Saba ‘has done a good job in shaking up the industry’ but Plan B is ‘a reactionary position’

Biotech trusts top performance charts in February

Linus Uhlig, Investment Week, 28 February 2025:

Saba Capital, the US activist hedge fund causing waves through the investment trust sector, has been accused of “making it up as they go along” by industry commentators.

Earlier in February, with six out of six vote losses under its belt and an admittance from the hedge fund’s founder and chief investment officer Boaz Weinstein that “we are for sure going to lose” the seventh, Saba launched a fresh round of investment trust-focused activism..

Investment Week spoke with a swathe of legal experts about what Saba could do next.

The possibilities of derivative action or a review were deemed unlikely given that Saba has not requested a strategic review or an independent report of any of the trusts for their performance..

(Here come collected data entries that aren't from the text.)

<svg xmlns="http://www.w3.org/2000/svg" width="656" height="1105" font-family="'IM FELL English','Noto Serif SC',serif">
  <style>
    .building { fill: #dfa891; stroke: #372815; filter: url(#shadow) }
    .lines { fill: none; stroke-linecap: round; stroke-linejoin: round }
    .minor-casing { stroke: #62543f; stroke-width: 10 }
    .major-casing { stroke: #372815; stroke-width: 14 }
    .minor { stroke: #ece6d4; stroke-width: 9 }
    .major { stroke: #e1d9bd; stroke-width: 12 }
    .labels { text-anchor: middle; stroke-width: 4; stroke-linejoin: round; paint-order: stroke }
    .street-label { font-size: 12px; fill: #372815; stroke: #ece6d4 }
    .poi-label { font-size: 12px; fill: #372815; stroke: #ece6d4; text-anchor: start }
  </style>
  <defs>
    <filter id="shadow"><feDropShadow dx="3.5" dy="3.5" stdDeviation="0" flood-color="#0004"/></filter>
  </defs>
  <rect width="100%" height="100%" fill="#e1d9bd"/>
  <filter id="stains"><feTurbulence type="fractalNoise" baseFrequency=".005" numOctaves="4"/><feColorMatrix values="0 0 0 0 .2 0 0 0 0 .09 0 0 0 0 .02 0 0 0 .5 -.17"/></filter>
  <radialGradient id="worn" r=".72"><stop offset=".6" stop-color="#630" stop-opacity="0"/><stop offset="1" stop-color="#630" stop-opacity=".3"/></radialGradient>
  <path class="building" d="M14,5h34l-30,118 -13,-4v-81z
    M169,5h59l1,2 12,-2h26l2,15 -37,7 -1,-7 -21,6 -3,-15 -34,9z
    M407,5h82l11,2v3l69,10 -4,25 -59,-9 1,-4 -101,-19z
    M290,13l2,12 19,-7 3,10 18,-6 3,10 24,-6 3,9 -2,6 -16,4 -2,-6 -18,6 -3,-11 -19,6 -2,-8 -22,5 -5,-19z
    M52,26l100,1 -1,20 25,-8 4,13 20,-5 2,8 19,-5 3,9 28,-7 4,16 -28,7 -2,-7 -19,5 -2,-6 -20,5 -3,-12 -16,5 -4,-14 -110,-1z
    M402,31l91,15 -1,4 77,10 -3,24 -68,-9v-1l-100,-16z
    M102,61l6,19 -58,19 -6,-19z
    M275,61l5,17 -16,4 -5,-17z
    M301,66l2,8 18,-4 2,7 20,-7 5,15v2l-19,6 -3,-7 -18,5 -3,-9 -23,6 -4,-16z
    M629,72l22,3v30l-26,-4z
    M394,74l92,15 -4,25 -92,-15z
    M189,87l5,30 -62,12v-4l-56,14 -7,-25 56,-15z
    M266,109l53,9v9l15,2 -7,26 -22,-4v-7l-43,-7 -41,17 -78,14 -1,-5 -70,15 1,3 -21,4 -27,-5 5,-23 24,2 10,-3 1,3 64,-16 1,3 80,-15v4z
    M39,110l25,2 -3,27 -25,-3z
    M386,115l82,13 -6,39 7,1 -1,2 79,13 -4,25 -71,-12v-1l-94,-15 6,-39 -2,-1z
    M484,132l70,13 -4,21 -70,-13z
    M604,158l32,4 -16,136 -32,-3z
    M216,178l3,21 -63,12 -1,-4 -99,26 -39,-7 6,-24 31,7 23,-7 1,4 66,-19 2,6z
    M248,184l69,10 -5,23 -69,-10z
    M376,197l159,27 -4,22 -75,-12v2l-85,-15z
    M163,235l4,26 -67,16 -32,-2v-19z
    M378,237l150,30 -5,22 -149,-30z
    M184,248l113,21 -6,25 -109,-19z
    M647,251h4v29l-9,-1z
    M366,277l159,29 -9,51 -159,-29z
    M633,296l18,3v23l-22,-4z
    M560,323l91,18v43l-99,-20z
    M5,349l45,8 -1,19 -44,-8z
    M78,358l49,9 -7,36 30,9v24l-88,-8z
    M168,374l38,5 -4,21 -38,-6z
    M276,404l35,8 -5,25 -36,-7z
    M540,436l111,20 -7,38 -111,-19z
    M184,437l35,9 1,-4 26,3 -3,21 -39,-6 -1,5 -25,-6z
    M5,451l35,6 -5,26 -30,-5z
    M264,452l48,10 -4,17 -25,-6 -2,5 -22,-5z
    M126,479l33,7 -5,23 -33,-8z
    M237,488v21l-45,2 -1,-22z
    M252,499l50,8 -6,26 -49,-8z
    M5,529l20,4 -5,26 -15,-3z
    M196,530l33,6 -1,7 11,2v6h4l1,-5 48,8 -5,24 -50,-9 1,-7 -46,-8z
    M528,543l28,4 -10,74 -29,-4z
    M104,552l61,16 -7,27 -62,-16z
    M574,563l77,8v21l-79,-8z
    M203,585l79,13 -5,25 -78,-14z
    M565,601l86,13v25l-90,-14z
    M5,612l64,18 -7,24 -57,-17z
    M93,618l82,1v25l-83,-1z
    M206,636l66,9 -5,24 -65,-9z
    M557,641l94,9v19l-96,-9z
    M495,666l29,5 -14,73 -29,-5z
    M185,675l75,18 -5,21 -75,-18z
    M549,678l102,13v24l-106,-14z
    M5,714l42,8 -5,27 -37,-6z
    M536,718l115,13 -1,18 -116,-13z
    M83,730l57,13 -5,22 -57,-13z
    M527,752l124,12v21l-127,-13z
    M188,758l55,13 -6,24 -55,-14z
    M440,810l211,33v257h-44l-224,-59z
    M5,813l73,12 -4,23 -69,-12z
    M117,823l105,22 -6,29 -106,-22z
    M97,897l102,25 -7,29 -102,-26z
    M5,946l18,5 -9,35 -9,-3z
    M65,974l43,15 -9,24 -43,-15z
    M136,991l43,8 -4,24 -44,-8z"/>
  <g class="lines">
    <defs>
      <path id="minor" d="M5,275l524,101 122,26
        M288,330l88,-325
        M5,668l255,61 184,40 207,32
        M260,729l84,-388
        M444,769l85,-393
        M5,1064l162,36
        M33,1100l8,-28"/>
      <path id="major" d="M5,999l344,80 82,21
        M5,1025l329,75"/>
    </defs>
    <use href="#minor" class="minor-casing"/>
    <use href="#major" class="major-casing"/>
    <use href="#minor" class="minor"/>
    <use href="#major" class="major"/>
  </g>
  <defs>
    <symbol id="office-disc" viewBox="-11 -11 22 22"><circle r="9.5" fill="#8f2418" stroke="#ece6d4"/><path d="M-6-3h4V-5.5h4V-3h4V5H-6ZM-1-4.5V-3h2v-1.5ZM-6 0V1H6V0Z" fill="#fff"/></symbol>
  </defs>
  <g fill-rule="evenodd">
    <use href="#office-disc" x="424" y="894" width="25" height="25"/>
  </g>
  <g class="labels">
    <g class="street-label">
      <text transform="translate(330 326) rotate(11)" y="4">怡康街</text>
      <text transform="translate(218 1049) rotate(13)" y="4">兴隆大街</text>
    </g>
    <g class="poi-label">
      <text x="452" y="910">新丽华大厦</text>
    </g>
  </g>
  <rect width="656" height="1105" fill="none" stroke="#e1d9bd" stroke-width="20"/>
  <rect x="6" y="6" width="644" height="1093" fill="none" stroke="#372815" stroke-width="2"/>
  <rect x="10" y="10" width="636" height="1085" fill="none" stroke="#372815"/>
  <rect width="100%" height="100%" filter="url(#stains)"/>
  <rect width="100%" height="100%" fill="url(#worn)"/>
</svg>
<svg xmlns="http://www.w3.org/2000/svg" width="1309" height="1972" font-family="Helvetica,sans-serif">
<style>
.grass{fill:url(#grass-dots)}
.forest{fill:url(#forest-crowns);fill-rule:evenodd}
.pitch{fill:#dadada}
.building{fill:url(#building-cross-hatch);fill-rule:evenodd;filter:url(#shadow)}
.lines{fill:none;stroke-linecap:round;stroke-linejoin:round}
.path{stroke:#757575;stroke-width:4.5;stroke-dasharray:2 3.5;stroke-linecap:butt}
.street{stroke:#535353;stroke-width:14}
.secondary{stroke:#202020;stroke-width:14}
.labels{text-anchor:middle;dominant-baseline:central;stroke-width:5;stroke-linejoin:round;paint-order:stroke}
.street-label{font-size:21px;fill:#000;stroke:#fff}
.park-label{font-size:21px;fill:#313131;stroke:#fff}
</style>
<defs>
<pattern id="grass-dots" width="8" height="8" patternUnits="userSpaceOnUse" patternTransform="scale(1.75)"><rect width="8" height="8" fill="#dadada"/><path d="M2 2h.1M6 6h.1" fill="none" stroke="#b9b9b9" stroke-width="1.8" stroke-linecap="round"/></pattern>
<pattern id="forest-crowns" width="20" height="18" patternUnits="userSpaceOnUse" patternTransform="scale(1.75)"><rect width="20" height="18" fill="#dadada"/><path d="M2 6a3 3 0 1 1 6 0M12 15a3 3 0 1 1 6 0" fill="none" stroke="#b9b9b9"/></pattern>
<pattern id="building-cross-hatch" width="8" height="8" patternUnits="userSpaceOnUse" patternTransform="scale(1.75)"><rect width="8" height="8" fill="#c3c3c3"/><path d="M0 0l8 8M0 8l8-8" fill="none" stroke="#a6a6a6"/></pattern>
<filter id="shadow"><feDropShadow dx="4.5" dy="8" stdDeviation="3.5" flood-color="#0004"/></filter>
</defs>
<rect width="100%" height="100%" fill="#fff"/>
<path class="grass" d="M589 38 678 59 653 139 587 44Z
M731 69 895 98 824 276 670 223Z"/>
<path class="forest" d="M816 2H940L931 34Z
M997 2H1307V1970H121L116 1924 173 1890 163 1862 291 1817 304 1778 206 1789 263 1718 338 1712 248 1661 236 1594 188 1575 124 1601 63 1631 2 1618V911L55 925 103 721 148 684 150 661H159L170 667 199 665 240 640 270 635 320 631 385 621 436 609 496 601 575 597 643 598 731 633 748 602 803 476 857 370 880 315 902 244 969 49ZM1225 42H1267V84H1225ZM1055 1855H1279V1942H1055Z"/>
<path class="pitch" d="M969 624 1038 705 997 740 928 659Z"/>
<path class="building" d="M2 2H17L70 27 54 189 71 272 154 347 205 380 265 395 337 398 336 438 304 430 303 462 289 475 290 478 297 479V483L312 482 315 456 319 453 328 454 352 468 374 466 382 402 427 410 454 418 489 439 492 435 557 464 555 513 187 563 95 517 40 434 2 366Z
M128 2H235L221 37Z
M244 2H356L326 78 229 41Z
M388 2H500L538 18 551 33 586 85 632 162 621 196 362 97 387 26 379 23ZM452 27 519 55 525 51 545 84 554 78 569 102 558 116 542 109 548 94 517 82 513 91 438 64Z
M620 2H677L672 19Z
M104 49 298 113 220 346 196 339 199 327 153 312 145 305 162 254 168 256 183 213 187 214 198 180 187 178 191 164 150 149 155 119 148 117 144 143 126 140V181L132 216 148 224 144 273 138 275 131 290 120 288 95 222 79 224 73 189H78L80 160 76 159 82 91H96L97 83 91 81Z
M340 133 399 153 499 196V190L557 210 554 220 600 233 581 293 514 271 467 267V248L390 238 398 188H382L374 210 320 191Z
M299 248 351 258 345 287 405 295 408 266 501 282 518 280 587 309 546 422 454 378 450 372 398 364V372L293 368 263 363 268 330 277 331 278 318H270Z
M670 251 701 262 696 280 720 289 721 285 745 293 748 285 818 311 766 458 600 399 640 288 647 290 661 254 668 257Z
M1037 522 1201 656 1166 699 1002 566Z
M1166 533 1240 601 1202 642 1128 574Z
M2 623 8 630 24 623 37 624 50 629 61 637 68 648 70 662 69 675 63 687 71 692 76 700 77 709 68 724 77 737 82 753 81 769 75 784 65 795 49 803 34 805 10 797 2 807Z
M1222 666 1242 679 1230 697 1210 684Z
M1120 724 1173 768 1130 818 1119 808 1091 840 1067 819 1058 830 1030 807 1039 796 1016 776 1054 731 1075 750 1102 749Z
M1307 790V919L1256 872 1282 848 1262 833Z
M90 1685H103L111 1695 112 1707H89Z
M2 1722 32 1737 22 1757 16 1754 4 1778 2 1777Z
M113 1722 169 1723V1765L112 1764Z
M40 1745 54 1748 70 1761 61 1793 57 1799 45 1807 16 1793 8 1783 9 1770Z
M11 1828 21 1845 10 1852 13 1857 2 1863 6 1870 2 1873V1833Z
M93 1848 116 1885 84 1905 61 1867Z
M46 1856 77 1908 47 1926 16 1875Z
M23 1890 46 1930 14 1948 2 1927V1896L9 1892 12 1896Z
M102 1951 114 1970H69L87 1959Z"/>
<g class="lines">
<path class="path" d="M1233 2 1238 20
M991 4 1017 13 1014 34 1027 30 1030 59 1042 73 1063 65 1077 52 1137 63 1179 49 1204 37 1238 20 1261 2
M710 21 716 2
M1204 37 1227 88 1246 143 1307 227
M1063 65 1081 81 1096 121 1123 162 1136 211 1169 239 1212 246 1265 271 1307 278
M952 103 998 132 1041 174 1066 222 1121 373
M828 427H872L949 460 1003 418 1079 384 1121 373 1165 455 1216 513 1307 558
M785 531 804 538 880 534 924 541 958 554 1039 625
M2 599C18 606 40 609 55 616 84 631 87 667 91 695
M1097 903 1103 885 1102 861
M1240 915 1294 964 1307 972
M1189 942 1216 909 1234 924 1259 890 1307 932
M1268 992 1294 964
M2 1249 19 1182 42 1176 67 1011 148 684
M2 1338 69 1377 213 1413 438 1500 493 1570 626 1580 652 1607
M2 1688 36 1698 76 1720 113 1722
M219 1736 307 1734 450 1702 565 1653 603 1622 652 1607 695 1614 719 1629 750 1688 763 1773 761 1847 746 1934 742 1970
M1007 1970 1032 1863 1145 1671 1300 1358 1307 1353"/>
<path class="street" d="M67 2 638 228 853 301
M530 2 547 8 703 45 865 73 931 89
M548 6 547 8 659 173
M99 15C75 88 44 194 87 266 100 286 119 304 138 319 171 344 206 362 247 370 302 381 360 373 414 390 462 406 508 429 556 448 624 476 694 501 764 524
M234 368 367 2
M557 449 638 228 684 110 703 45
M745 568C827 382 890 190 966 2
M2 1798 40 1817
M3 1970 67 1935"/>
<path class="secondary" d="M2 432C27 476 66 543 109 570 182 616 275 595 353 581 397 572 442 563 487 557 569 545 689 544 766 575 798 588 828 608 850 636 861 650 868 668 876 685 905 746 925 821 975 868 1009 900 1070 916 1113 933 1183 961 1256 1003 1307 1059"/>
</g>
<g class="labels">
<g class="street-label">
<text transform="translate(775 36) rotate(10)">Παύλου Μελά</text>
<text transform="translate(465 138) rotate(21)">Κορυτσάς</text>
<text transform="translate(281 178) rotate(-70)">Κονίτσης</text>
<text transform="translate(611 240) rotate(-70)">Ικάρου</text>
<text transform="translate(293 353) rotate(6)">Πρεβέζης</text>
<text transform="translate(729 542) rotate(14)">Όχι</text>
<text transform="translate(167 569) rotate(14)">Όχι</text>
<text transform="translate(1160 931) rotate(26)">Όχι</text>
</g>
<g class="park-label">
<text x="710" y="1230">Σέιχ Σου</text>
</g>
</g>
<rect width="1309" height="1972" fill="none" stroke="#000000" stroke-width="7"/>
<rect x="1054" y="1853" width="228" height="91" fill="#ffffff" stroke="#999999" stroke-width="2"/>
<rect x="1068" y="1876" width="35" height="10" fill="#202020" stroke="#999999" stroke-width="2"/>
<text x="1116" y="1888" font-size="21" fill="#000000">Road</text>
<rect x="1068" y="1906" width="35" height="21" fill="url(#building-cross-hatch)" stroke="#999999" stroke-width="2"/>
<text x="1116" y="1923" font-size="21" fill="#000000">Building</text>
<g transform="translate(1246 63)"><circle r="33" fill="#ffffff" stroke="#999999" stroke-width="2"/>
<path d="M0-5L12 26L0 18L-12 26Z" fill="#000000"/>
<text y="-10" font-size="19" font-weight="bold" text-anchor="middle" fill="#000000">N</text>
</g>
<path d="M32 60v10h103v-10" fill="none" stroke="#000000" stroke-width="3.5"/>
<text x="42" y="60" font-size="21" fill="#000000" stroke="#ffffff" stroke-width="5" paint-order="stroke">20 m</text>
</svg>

However, according to Darius McDermott, managing director at Chelsea Financial Services, “Plan B looks a bit of a reactionary position rather than where [Saba] expected it to be”..

On Tuesday (25 February), Achilles investment company, an activist investment trust spearheaded by City veterans Robert Naylor and Christopher Mills at Harwood Capital, who are best known for orchestrating the sale of Hipgnosis Songs to Blackstone last year, floated on the London Stock Exchange.

Achilles will also focus on investing in closed-ended London-listed investment trusts and provide exit options for shareholders, but James Carthew, head of investment company research at QuotedData, said they were not running with the same modus operandi as Saba.

“This is the main difference between it and Saba. Achilles is genuinely being run for the benefit of all investors in these trusts rather than just its managers,” Carthew said.